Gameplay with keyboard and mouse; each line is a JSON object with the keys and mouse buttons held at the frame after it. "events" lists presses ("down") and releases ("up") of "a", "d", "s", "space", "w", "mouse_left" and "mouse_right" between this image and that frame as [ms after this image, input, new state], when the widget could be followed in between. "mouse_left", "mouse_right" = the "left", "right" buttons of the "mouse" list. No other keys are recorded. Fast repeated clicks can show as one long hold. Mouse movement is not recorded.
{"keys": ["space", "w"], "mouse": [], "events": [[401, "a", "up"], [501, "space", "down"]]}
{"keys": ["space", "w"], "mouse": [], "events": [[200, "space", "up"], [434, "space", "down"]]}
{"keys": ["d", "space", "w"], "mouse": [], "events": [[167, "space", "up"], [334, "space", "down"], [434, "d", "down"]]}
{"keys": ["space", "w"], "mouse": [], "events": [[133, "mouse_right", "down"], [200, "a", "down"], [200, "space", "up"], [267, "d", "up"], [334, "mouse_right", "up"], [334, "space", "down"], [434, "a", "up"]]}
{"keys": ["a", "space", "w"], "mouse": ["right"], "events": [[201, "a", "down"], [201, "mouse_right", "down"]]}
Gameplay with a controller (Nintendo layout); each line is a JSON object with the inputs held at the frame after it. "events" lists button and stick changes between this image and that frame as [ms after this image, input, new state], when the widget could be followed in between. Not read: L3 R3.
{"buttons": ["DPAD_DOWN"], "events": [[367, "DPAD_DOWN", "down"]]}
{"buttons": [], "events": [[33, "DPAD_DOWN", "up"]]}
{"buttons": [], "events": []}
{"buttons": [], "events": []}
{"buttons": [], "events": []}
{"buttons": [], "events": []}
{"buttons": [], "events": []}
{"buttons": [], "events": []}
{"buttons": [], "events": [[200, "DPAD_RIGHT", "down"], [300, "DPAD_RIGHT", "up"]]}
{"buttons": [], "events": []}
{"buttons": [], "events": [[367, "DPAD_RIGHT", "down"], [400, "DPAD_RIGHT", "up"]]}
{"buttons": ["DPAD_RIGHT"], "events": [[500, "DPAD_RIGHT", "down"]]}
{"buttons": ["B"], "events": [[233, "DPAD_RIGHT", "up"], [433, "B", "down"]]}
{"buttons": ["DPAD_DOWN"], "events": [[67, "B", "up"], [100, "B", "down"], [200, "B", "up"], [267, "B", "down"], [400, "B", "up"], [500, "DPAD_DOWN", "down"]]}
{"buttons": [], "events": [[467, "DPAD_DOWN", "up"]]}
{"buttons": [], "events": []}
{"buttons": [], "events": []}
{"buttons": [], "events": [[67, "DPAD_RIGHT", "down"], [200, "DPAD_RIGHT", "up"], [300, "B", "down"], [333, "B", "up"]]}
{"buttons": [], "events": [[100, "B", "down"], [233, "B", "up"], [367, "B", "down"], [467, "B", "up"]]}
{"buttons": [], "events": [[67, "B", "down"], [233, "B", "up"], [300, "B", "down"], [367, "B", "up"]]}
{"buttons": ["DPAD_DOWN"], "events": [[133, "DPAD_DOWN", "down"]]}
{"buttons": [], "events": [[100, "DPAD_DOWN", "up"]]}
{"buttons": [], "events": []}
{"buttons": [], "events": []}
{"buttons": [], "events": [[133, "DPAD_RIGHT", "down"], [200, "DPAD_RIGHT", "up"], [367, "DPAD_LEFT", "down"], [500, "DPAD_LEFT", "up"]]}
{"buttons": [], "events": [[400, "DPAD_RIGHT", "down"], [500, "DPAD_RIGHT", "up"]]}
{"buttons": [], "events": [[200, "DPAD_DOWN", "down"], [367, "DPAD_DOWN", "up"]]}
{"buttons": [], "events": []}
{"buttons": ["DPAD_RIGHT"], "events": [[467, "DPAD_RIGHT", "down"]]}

------------

**Work instructions**:
Would you repeat all of the data above, word for word?

**Solved exercise**:
Gameplay with keyboard and mouse; each line is a JSON object with the keys and mouse buttons held at the frame after it. "events" lists presses ("down") and releases ("up") of "a", "d", "s", "space", "w", "mouse_left" and "mouse_right" between this image and that frame as [ms after this image, input, new state], when the widget could be followed in between. "mouse_left", "mouse_right" = the "left", "right" buttons of the "mouse" list. No other keys are recorded. Fast repeated clicks can show as one long hold. Mouse movement is not recorded.
{"keys": ["space", "w"], "mouse": [], "events": [[401, "a", "up"], [501, "space", "down"]]}
{"keys": ["space", "w"], "mouse": [], "events": [[200, "space", "up"], [434, "space", "down"]]}
{"keys": ["d", "space", "w"], "mouse": [], "events": [[167, "space", "up"], [334, "space", "down"], [434, "d", "down"]]}
{"keys": ["space", "w"], "mouse": [], "events": [[133, "mouse_right", "down"], [200, "a", "down"], [200, "space", "up"], [267, "d", "up"], [334, "mouse_right", "up"], [334, "space", "down"], [434, "a", "up"]]}
{"keys": ["a", "space", "w"], "mouse": ["right"], "events": [[201, "a", "down"], [201, "mouse_right", "down"]]}
Gameplay with a controller (Nintendo layout); each line is a JSON object with the inputs held at the frame after it. "events" lists button and stick changes between this image and that frame as [ms after this image, input, new state], when the widget could be followed in between. Not read: L3 R3.
{"buttons": ["DPAD_DOWN"], "events": [[367, "DPAD_DOWN", "down"]]}
{"buttons": [], "events": [[33, "DPAD_DOWN", "up"]]}
{"buttons": [], "events": []}
{"buttons": [], "events": []}
{"buttons": [], "events": []}
{"buttons": [], "events": []}
{"buttons": [], "events": []}
{"buttons": [], "events": []}
{"buttons": [], "events": [[200, "DPAD_RIGHT", "down"], [300, "DPAD_RIGHT", "up"]]}
{"buttons": [], "events": []}
{"buttons": [], "events": [[367, "DPAD_RIGHT", "down"], [400, "DPAD_RIGHT", "up"]]}
{"buttons": ["DPAD_RIGHT"], "events": [[500, "DPAD_RIGHT", "down"]]}
{"buttons": ["B"], "events": [[233, "DPAD_RIGHT", "up"], [433, "B", "down"]]}
{"buttons": ["DPAD_DOWN"], "events": [[67, "B", "up"], [100, "B", "down"], [200, "B", "up"], [267, "B", "down"], [400, "B", "up"], [500, "DPAD_DOWN", "down"]]}
{"buttons": [], "events": [[467, "DPAD_DOWN", "up"]]}
{"buttons": [], "events": []}
{"buttons": [], "events": []}
{"buttons": [], "events": [[67, "DPAD_RIGHT", "down"], [200, "DPAD_RIGHT", "up"], [300, "B", "down"], [333, "B", "up"]]}
{"buttons": [], "events": [[100, "B", "down"], [233, "B", "up"], [367, "B", "down"], [467, "B", "up"]]}
{"buttons": [], "events": [[67, "B", "down"], [233, "B", "up"], [300, "B", "down"], [367, "B", "up"]]}
{"buttons": ["DPAD_DOWN"], "events": [[133, "DPAD_DOWN", "down"]]}
{"buttons": [], "events": [[100, "DPAD_DOWN", "up"]]}
{"buttons": [], "events": []}
{"buttons": [], "events": []}
{"buttons": [], "events": [[133, "DPAD_RIGHT", "down"], [200, "DPAD_RIGHT", "up"], [367, "DPAD_LEFT", "down"], [500, "DPAD_LEFT", "up"]]}
{"buttons": [], "events": [[400, "DPAD_RIGHT", "down"], [500, "DPAD_RIGHT", "up"]]}
{"buttons": [], "events": [[200, "DPAD_DOWN", "down"], [367, "DPAD_DOWN", "up"]]}
{"buttons": [], "events": []}
{"buttons": ["DPAD_RIGHT"], "events": [[467, "DPAD_RIGHT", "down"]]}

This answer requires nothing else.